The United States responded with significant military force. Carrier strike groups surged into the region. American aircraft struck IRGC naval facilities, missile batteries, and command infrastructure across southern Iran. Mine countermeasure operations began, though clearing a seeded strait under active threat is a slow, methodical process that bears no resemblance to the speed of the initial crisis. Within weeks, the administration declared that Iranian capabilities had been “substantially degraded” and turned to NATO with the expectation that the alliance could now assume a stabilization role — convoy escort, maritime patrol, minesweeping coordination, and reassurance signaling to Gulf partners.

NATO was not ready. And rather than acknowledge the structural reasons why, President Trump chose to personalize the failure in terms that were as counterproductive as they were inaccurate. In remarks delivered publicly and amplified across social media, Trump accused NATO allies of cowardice, suggesting that European members were content to let American sailors die protecting energy supplies that fed European economies. The language was blunt, inflammatory, and deeply corrosive to alliance cohesion. It was also wrong — not in identifying a real gap, but in diagnosing its cause.
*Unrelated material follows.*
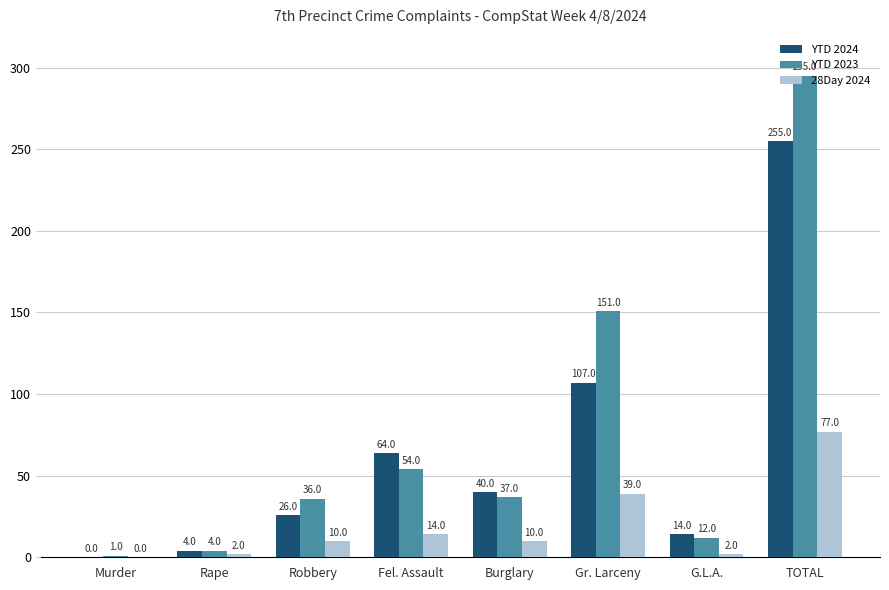

Does the chart contain stacked bars?

No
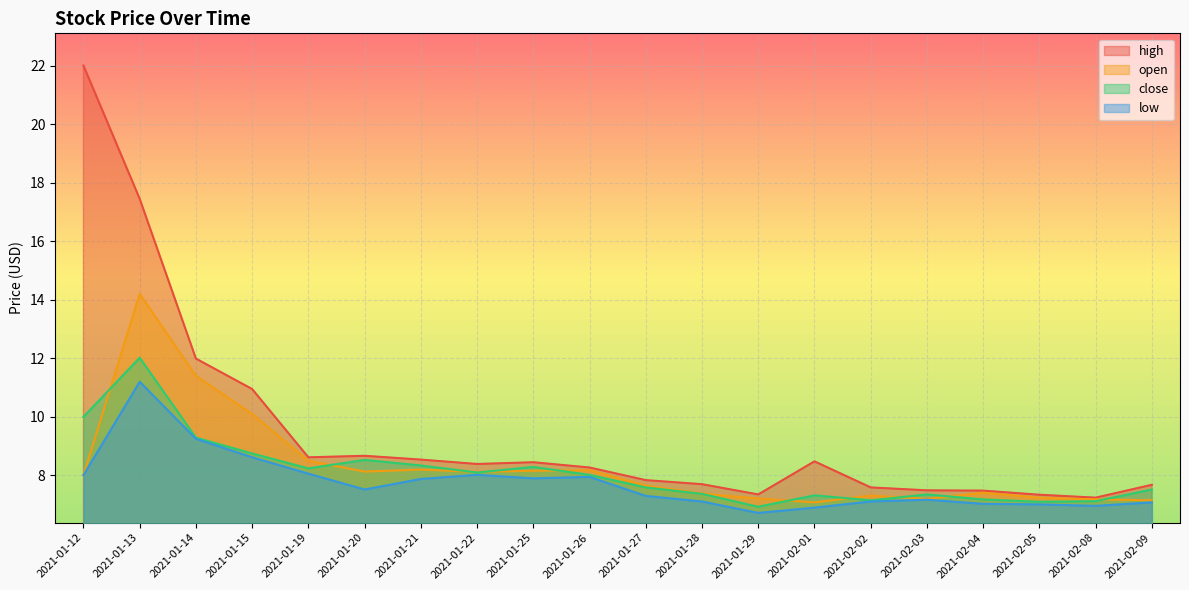

What is the label of the 5th point from the right?

2021-02-03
NATO’s hesitation was not cowardice. Alliance members do not lack courage or strategic interest in open sea lanes. What they lacked was doctrine, pre-positioned assets, established command arrangements for out-of-area Gulf operations, and — critically — any prior joint planning with the United States for exactly this contingency. Accusing partners of cowardice for failing to execute a mission they were never resourced, authorized, or architecturally prepared to perform is not leadership. It is the displacement of a structural failure onto the people who were harmed by it. More damaging still, Trump’s remarks handed Tehran a propaganda instrument of considerable value: images of alliance disunity broadcast across regional media at the precise moment when cohesion was most needed. Within NATO councils, the remarks generated fury that was carefully managed in public and openly expressed in private. Several allies who had been moving toward a more active posture pulled back, unwilling to be seen responding to presidential insults rather than strategic logic.

This is the central paradox of the crisis. The strategic disconnect between the United States and NATO was real and serious. It needed to be addressed. But the way in which Trump chose to address it made the underlying problem worse, not better. Alliance relationships are not transactional contracts that can be renegotiated through public humiliation. They are sustained by trust, shared doctrine, and the confidence that a partner will not weaponize your institutional limitations against you in a moment of crisis.
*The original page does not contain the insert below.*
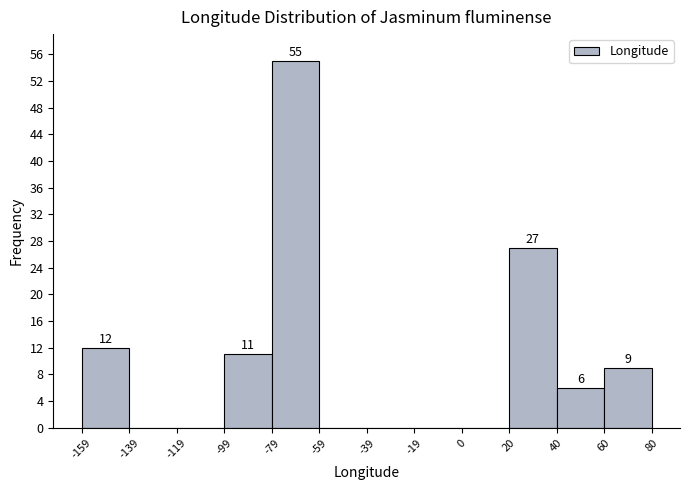

Over which range of the x-axis is the bar tallest?

-79 to -59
The lesson is not about blame. It is about doctrine. NATO’s interests and U.S. interests in Hormuz are structurally aligned. The alliance cannot insulate itself from a crisis that destabilizes global energy markets, fractures Gulf cohesion, and triggers asymmetric escalation across the region. The United States cannot manage Hormuz alone without affecting alliance stability. The solution is not to expand NATO’s mandate arbitrarily, but to align its doctrine with the realities of a world in which chokepoints are strategic pressure points, not regional curiosities. That means joint planning, pre-authorized command arrangements, shared intelligence architecture, and honest conversations about burden-sharing — conducted through alliance channels, not social media. Hormuz is not a distant problem. It is a global vulnerability. And the alliance must treat it as such. None of that is possible, however, without the United States providing the kind of strategic leadership upon which NATO was founded — leadership defined by consultation and cohesion, not coercion and contempt.

William Keenan is a retired Middle East Intelligence Analyst who served at NATO and the Pentagon. He lived and worked in the Middle East/North Africa for over 15 years. He is the author of ARABIA – Nine Years in the Kingdom.